As local newspapers diminish their coverage or shut down altogether, there’s some pretty compelling evidence that bad actors and PR firms are exploiting the news vacuum that creates. The New York Times reported in October on a large network of sites that, at first glance, appear to be local papers with names like “Maine Business Daily” or “Ann Arbor Times.” In fact, however, those sites are part of a “proliferation of partisan local-news sites funded by political groups associated with both parties,” the report said. 
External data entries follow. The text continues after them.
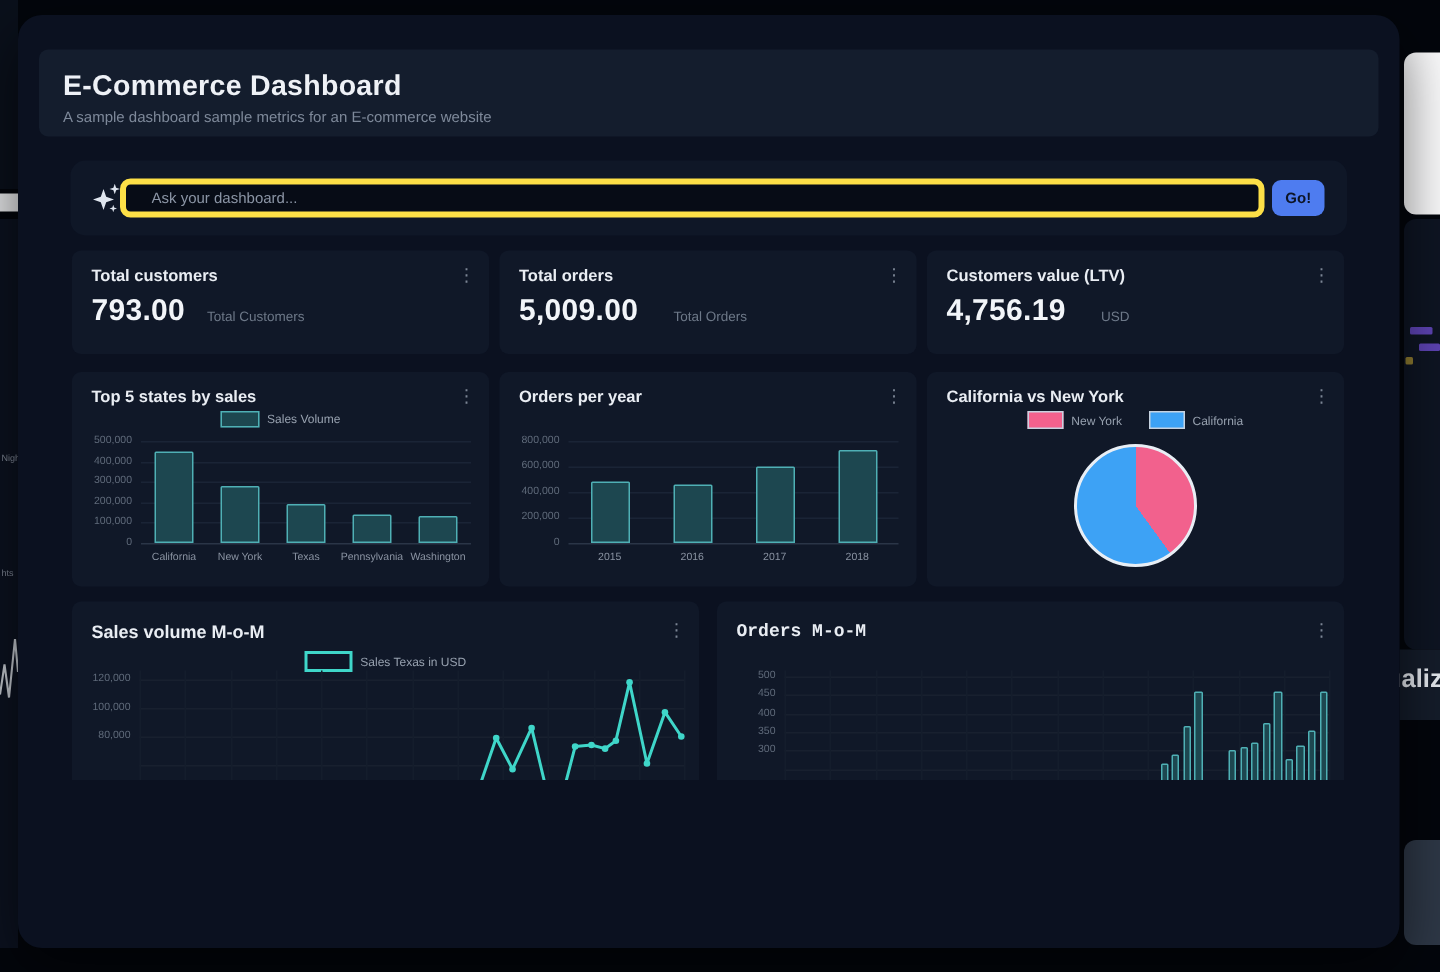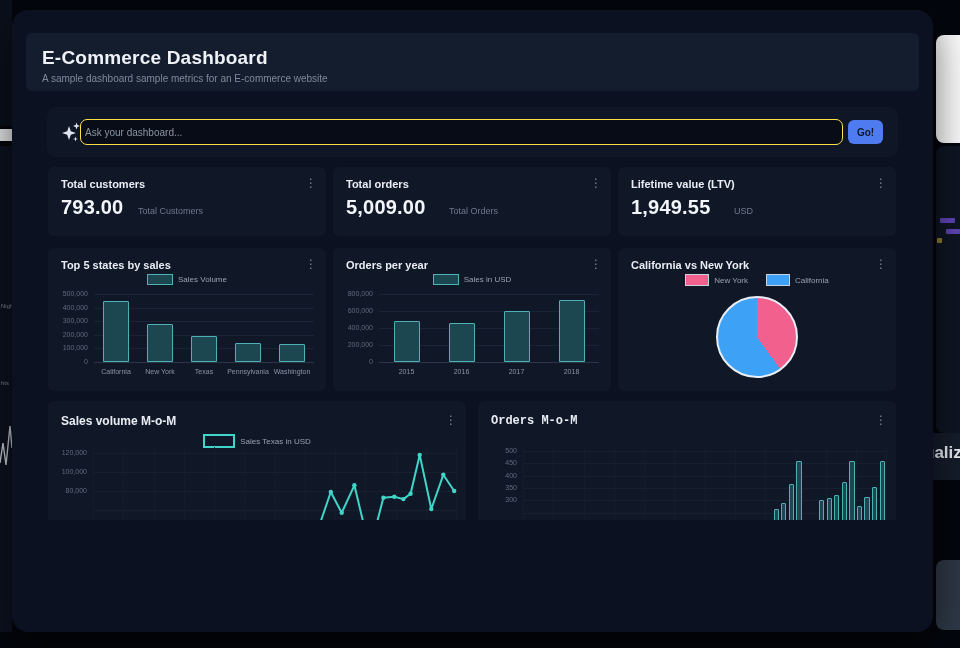--- a/index.html
+++ b/index.html
@@ -29,8 +29,8 @@
   .ask-wrap{left:35px;top:97px;width:851px;height:50px;background:#0f1727;border-radius:10px;}
   .sparkle{position:absolute;left:12px;top:13px;width:24px;height:24px;}
   .ask-input{position:absolute;left:33px;top:12px;width:763px;height:26px;background:#070c16;
-             border:1px solid #fde047;border-radius:7px;color:#c7ced9;font-size:10px;
-             padding:0 4px;box-sizing:border-box;font-family:inherit;outline:none;}
+             border:4px solid #fde047;border-radius:7px;color:#c7ced9;font-size:10px;
+             padding:0 17px;box-sizing:border-box;font-family:inherit;outline:none;}
   .ask-input::placeholder{color:#8b95a5;}
   .go-btn{position:absolute;left:801px;top:13px;width:35px;height:24px;background:#4e7cf0;border:none;
           border-radius:6px;color:#0d1526;font-size:10px;font-weight:bold;font-family:inherit;cursor:pointer;}

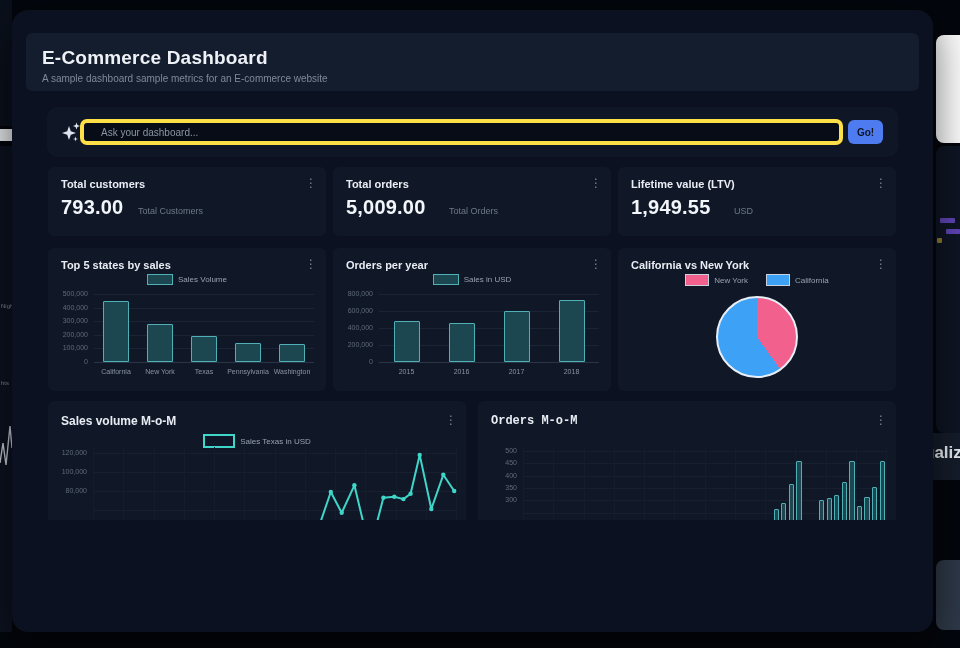--- a/index.html
+++ b/index.html
@@ -126,7 +126,7 @@
       <div class="metric-cap" style="left:116px;">Total Orders</div>
     </div>
     <div class="tile metric-row3">
-      <div class="tile-title">Lifetime value (LTV)</div>
+      <div class="tile-title">Customers value (LTV)</div>
       <div class="kebab">⋮</div>
       <div class="metric-value">1,949.55</div>
       <div class="metric-cap" style="left:116px;">USD</div>

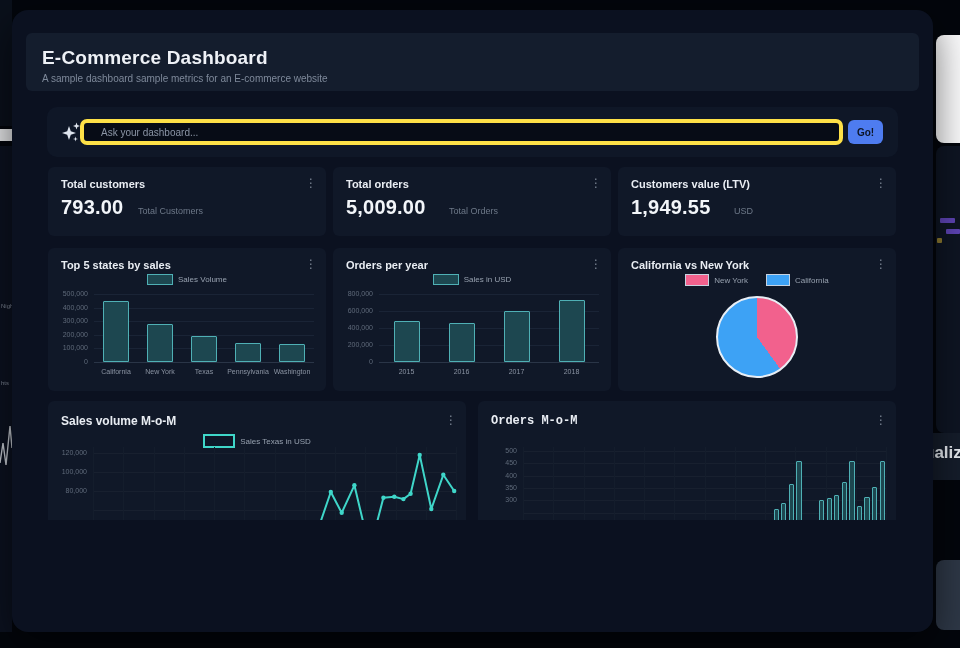--- a/index.html
+++ b/index.html
@@ -128,7 +128,7 @@
     <div class="tile metric-row3">
       <div class="tile-title">Customers value (LTV)</div>
       <div class="kebab">⋮</div>
-      <div class="metric-value">1,949.55</div>
+      <div class="metric-value">4,756.19</div>
       <div class="metric-cap" style="left:116px;">USD</div>
     </div>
So know the reliable local news sources in your area—and watch out for new sources that suddenly appear. If you’re curious about whether a hyperpartisan site is pretending to be a newspaper in your area, Nieman Lab made this map over the summer. While it doesn’t appear totally up to date, it’s a good starting point. 

Media Matters said it is also concerned about Sinclair Broadcast Group, the conservative company that owns local television stations across the United States. The company has, in the past, ordered anchors to read a script on air about the mainstream media that echoes Trump’s views about “fake news.” Eric Bolling used an episode of his Sinclair show to spread misinformation about covid. The show, which had been posted online to multiple Sinclair station websites, was edited to remove some of the claims before it aired. 

Trump’s campaign 

You shouldn’t rely on any political campaign to give you the results of the election, but Axios reported this weekend that Trump’s campaign may be planning on declaring victory on election night if the results at that moment are favorable to him, despite knowing that uncounted ballots in key states could shift the results. 

Is saying this partisan? As a journalist, whenever you write about political misinformation, someone’s going to tell you you’re showing your bias by scrutinizing the misinformation coming from the Trump campaign more than the Biden campaign. But the situations are plainly not equivalent. One campaign in this race has embraced misinformation as a political tactic and repeatedly spread falsehoods about mail-in voting, and the other has not. 

Your well-meaning friends 

Well-meaning people are also fully capable of spreading misinformation. Whether it’s re-sharing a racist or otherwise awful meme in order to condemn it, or getting caught up in the hype of believing that every glitching voter machine is a sign of a hacked election or every slightly off thing on Twitter is a Russian bot, it’s possible that some of the people sharing bad information in your feed today will be people you know and trust. 

We’ve gone into some of these traps (and how to avoid them) here. While it’s depressing to see people who should know better share misinformation on the internet, the good news is that, experts believe, this is exactly the sort of online terribleness that you, the individual, can do something about. If you feel up to it, respectfully providing context or skepticism in response to one of your friends’ suspicious posts can help to slow the spread of a false narrative.